=== Activity ===
Retype the listing below from its first line through the line containing "dist [-0.002740, -0.000355]", including both, and leave the pictures out of your copy.

-- Material for this task follows --

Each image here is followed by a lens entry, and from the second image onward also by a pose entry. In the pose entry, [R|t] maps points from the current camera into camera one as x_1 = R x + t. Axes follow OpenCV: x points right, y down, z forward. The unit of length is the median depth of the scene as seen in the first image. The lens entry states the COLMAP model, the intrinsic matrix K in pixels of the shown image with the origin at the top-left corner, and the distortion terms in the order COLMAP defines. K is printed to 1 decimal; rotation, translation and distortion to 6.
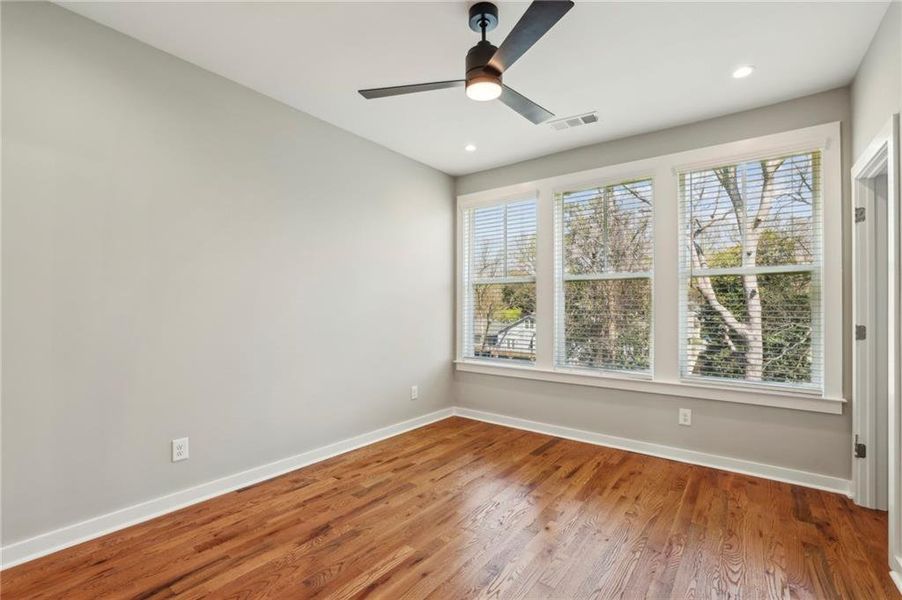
lens RADIAL K [[416.4, 0, 451.0], [0, 416.4, 300.0], [0, 0, 1]] dist [-0.002740, -0.000355]
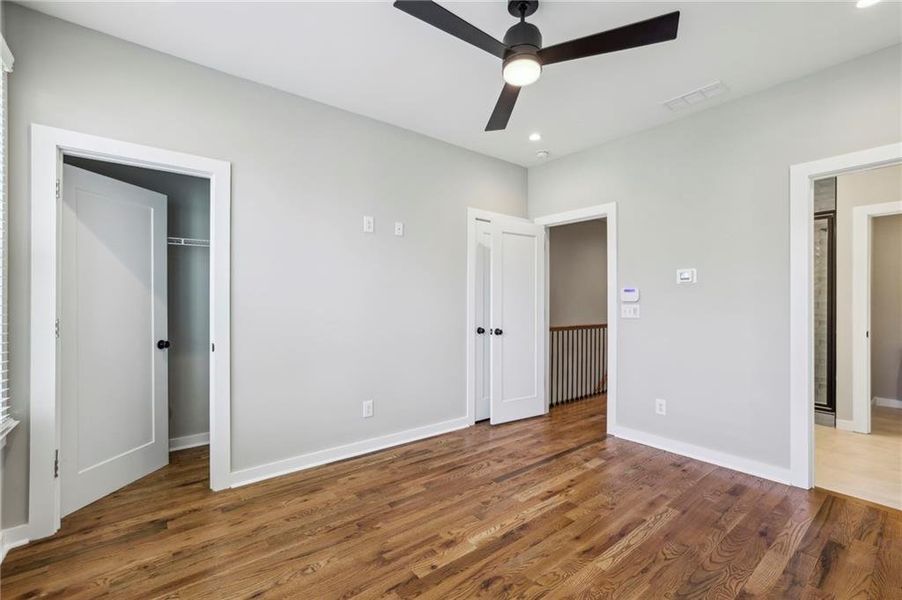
lens RADIAL K [[400.3, 0, 451.0], [0, 400.3, 300.0], [0, 0, 1]] dist [-0.002078, -0.000045]
pose [[-0.969012, -0.007045, 0.246913, 0.004920], [-0.009239, 0.999927, -0.007727, 0.020641], [-0.246840, -0.009769, -0.969007, 1.741161]]
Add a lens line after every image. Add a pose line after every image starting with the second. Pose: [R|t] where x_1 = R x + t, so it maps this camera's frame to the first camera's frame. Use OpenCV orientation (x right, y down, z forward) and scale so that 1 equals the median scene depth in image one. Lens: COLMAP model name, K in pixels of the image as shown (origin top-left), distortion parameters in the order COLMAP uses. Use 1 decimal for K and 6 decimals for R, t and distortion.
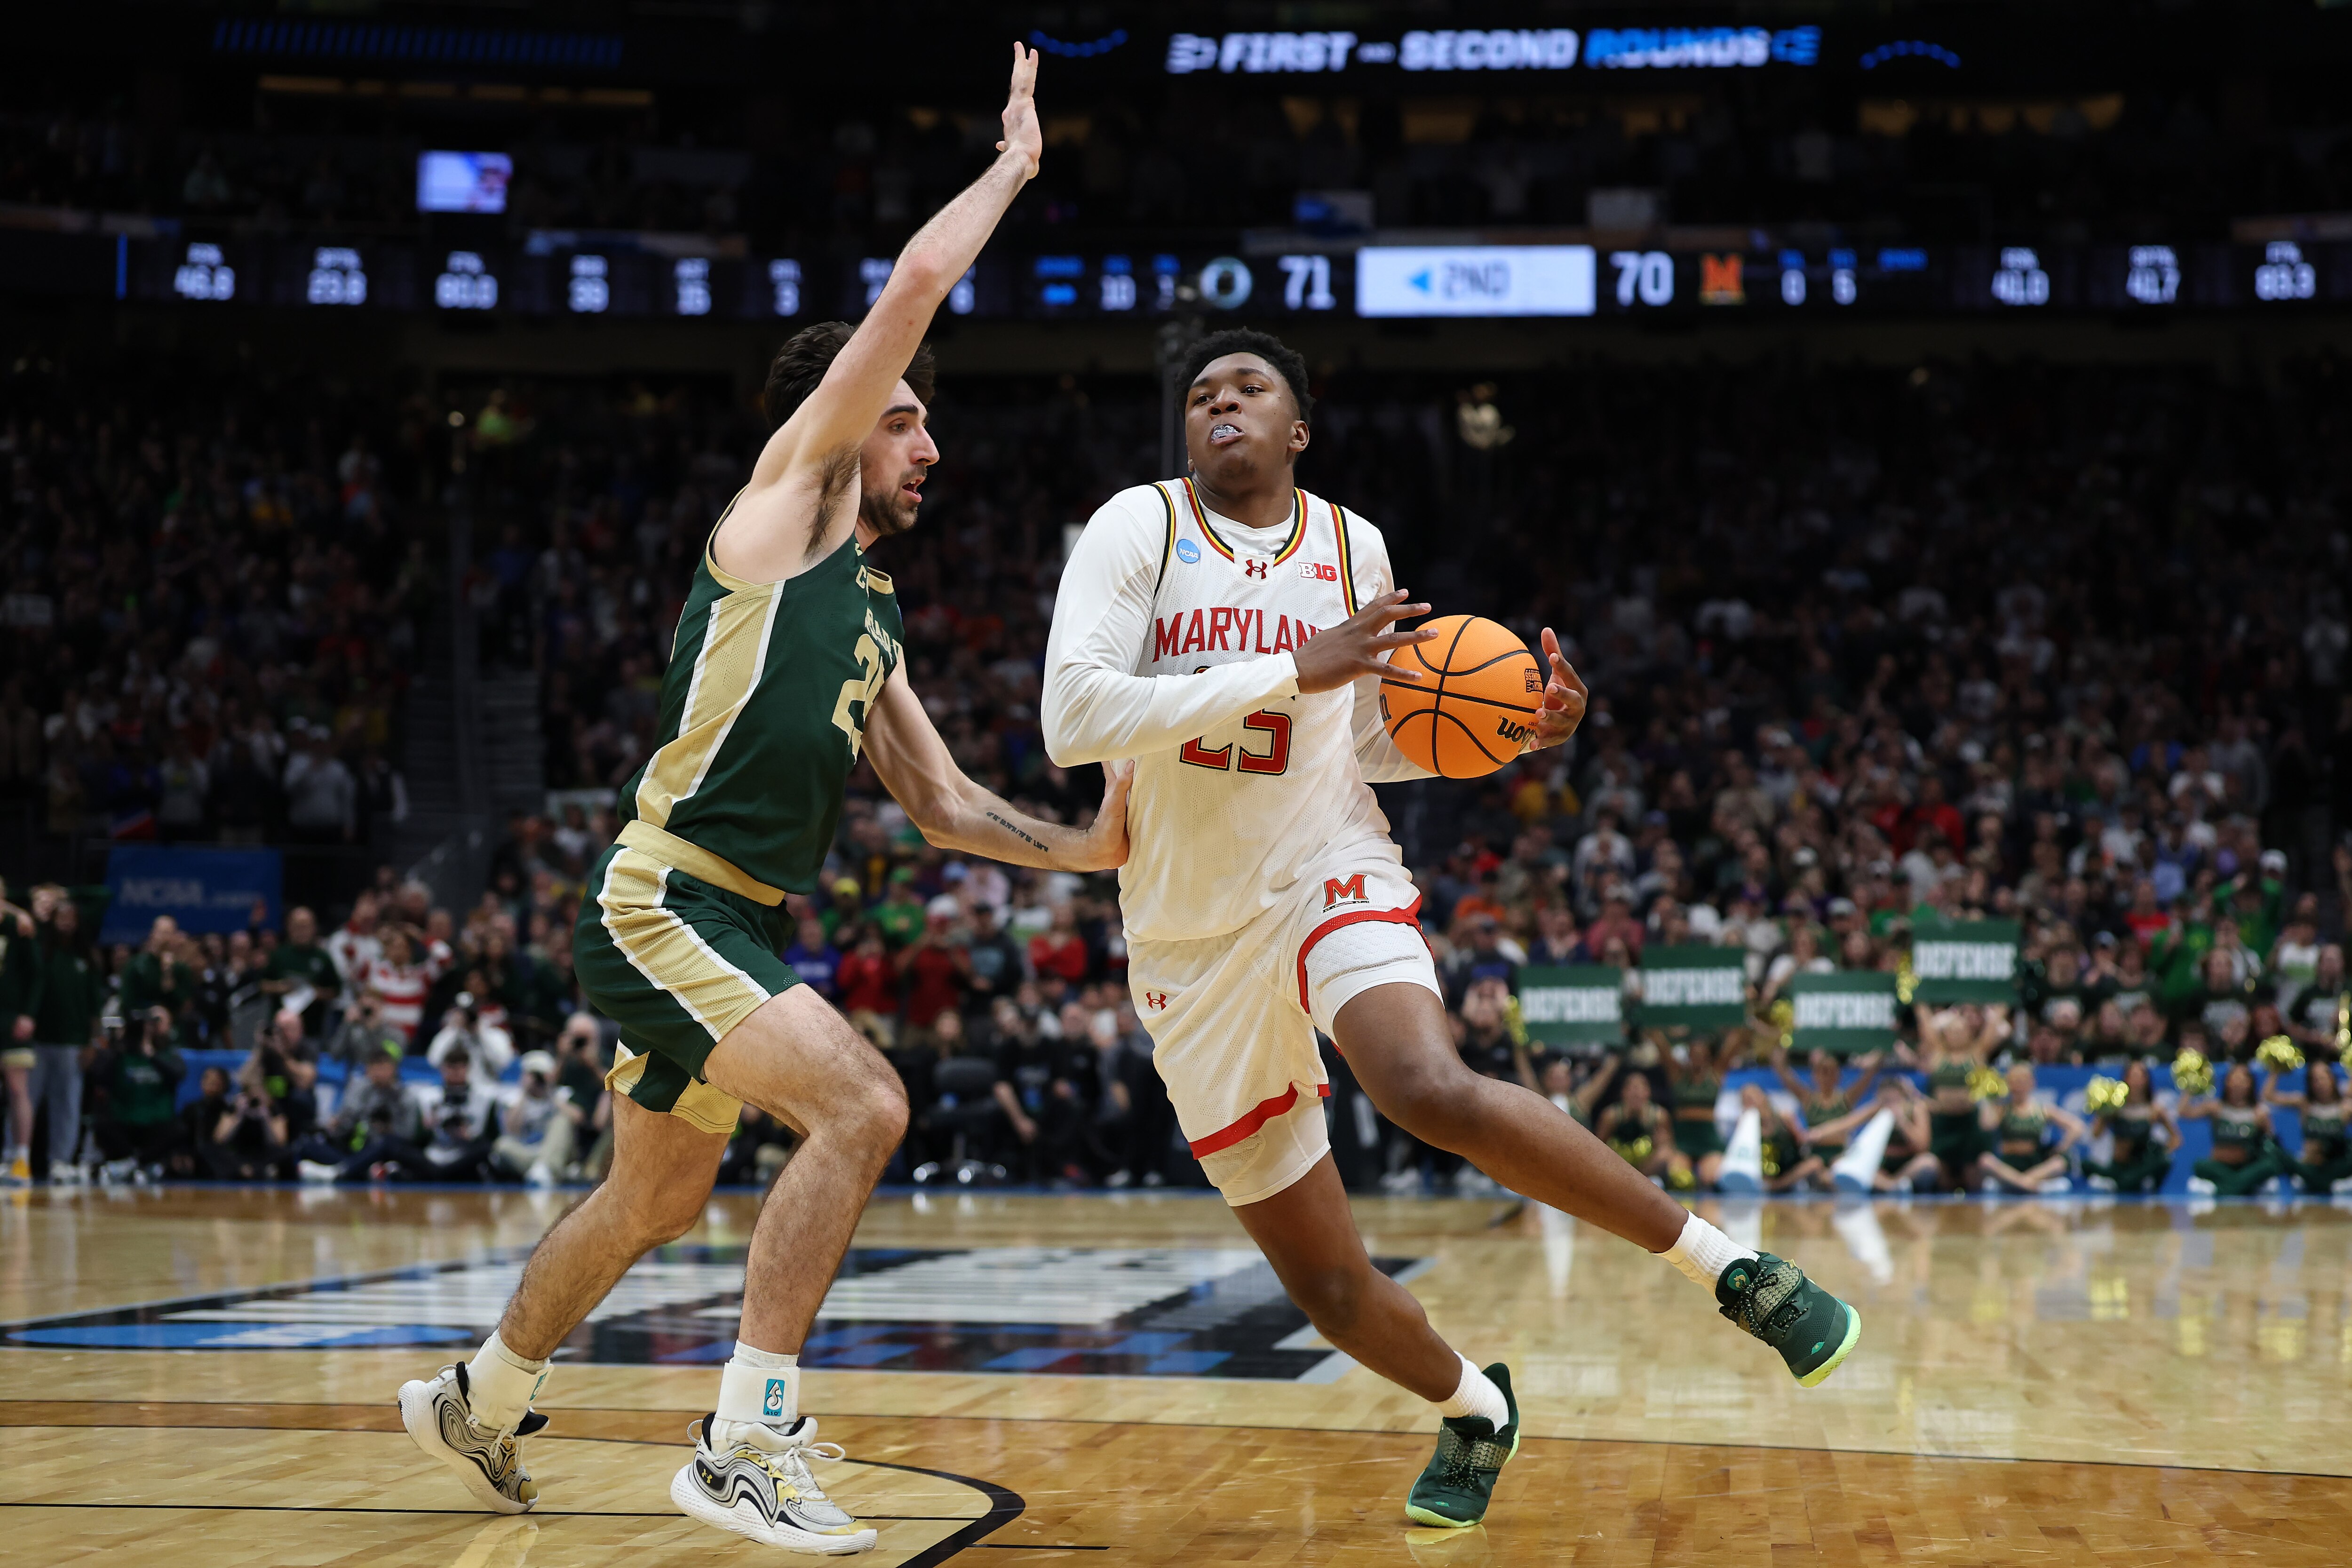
lens RADIAL K [[5074.3, 0, 1178.1], [0, 5074.3, 784.4], [0, 0, 1]] dist [-0.035848, 0.000000]
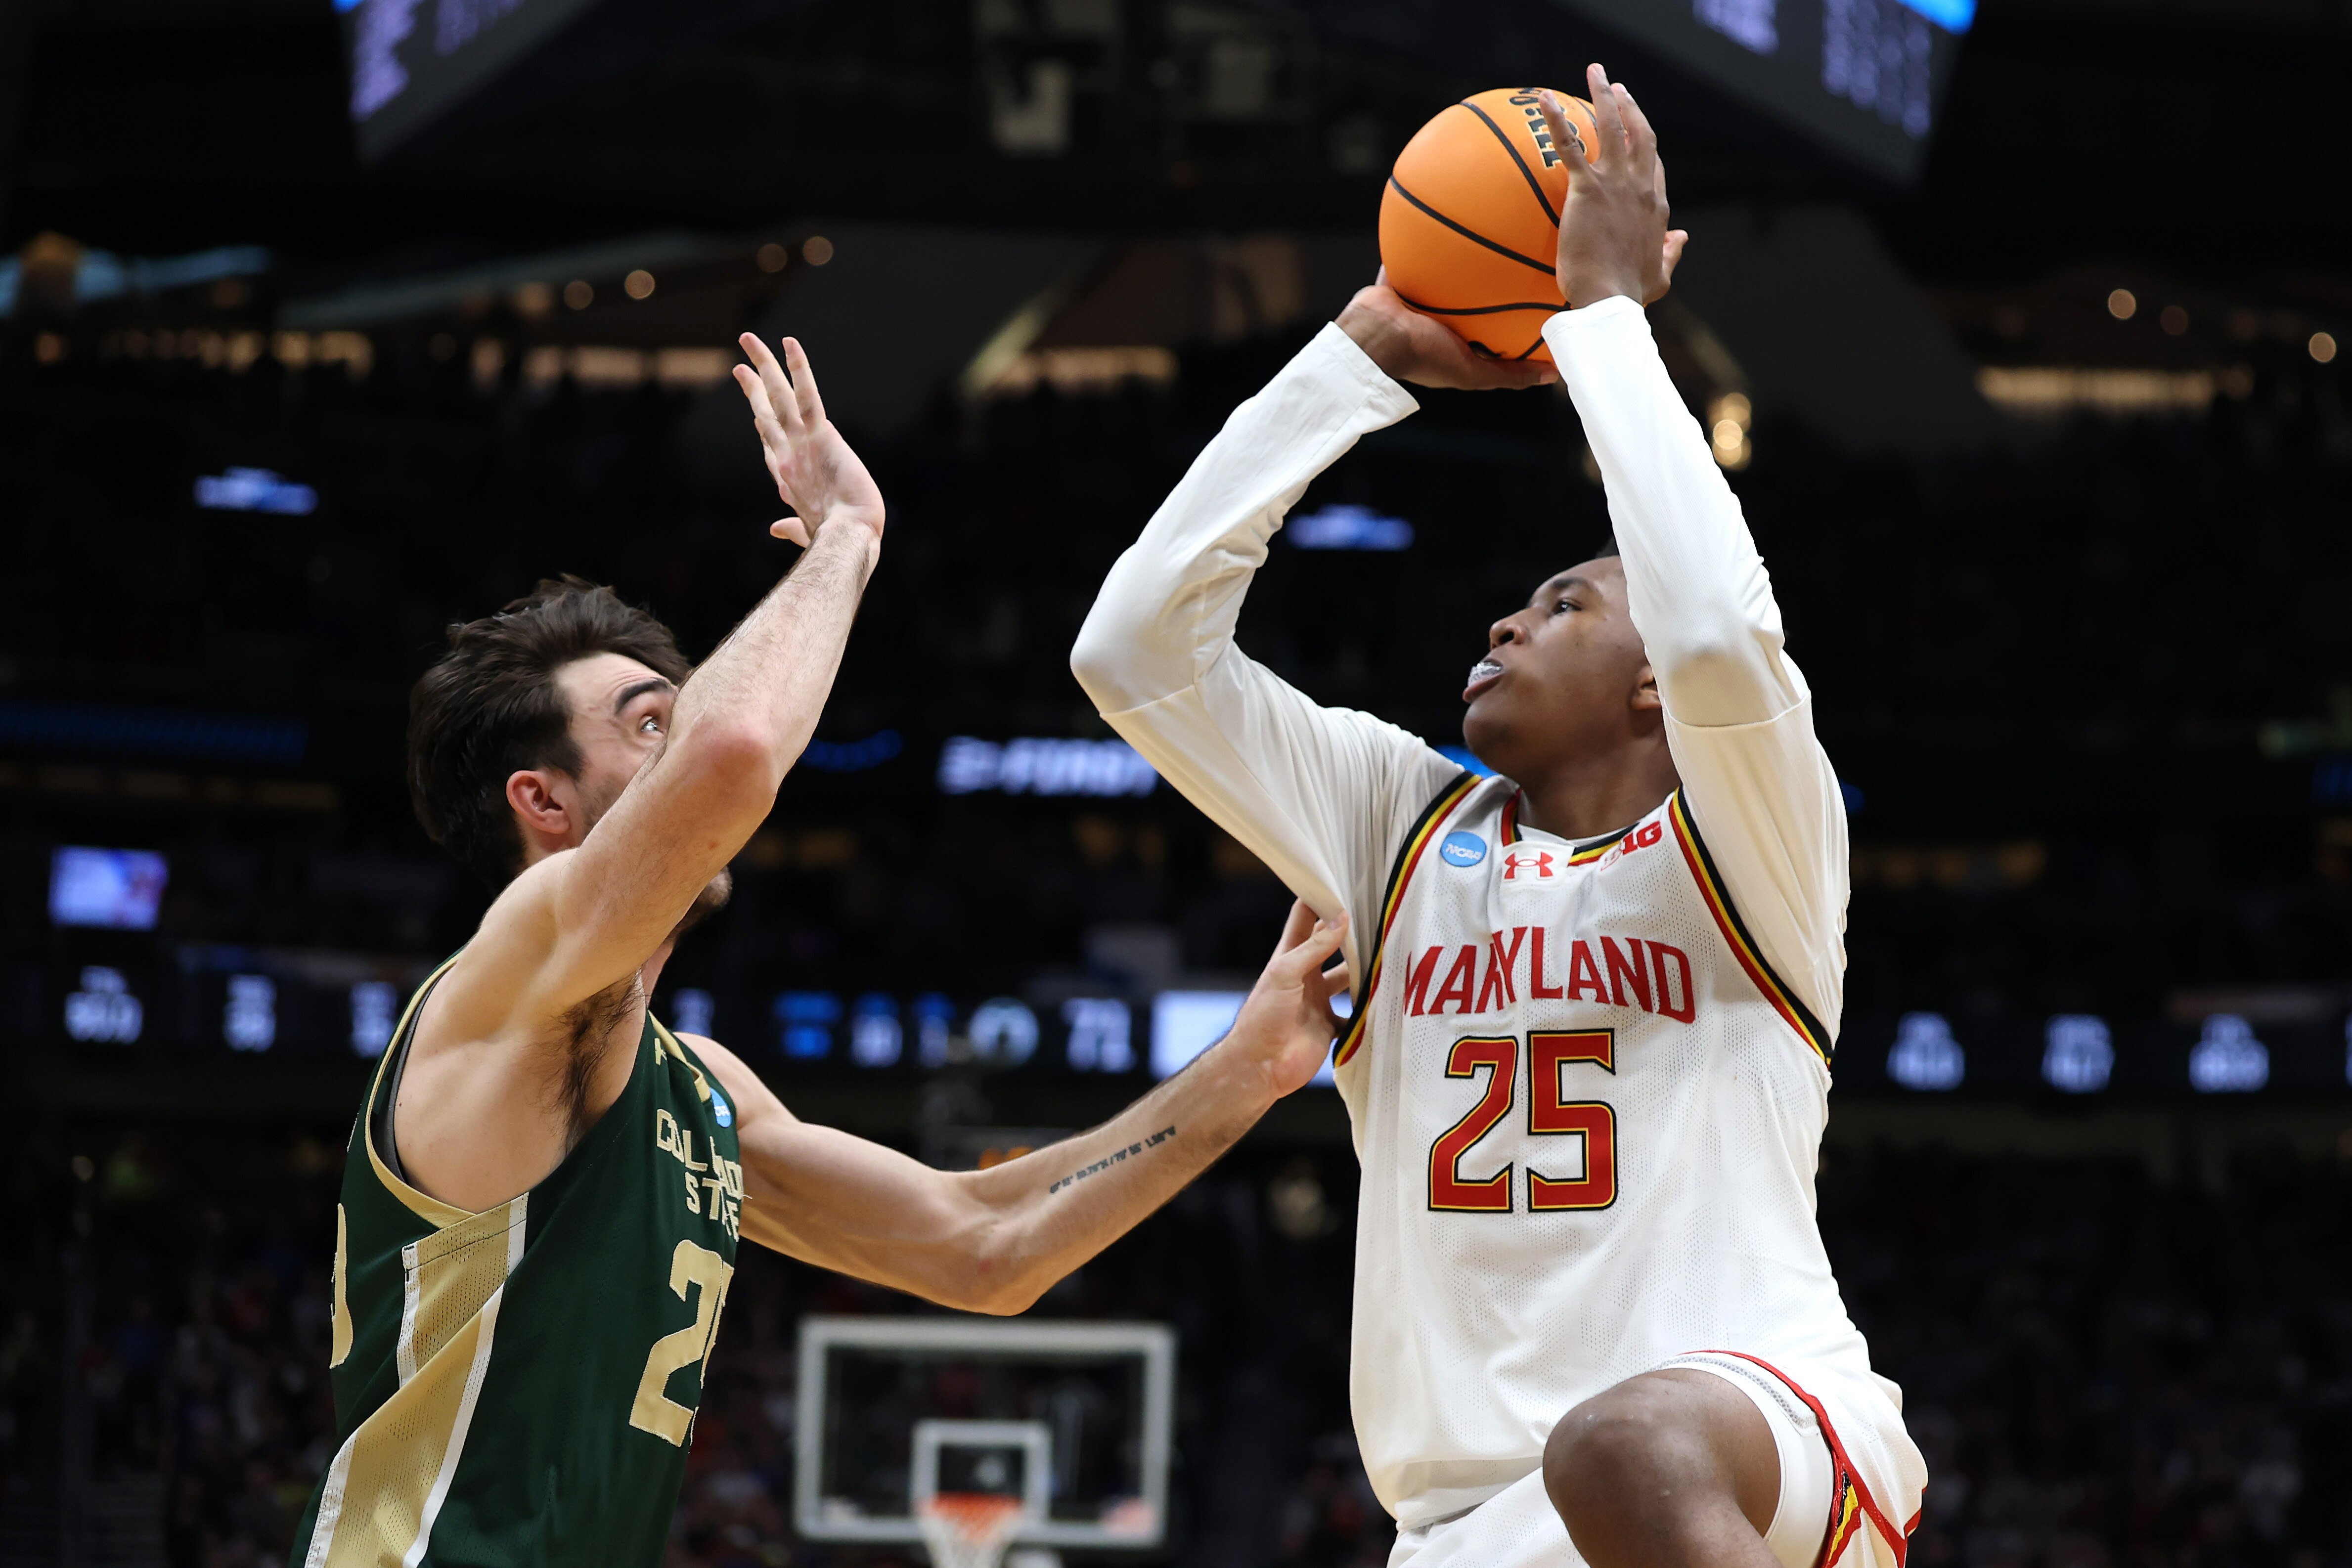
lens RADIAL K [[5073.6, 0, 1172.3], [0, 5073.6, 782.1], [0, 0, 1]] dist [-0.035848, 0.000000]
pose [[0.997501, 0.032905, 0.062519, -0.016834], [-0.020979, 0.982957, -0.182637, 0.014764], [-0.067463, 0.180869, 0.981191, 0.152725]]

-- Material for this task concluded --

=== Output of the exercise ===
Each image here is followed by a lens entry, and from the second image onward also by a pose entry. In the pose entry, [R|t] maps points from the current camera into camera one as x_1 = R x + t. Axes follow OpenCV: x points right, y down, z forward. The unit of length is the median depth of the scene as seen in the first image. The lens entry states the COLMAP model, the intrinsic matrix K in pixels of the shown image with the origin at the top-left corner, and the distortion terms in the order COLMAP defines. K is printed to 1 decimal; rotation, translation and distortion to 6.
lens RADIAL K [[416.4, 0, 451.0], [0, 416.4, 300.0], [0, 0, 1]] dist [-0.002740, -0.000355]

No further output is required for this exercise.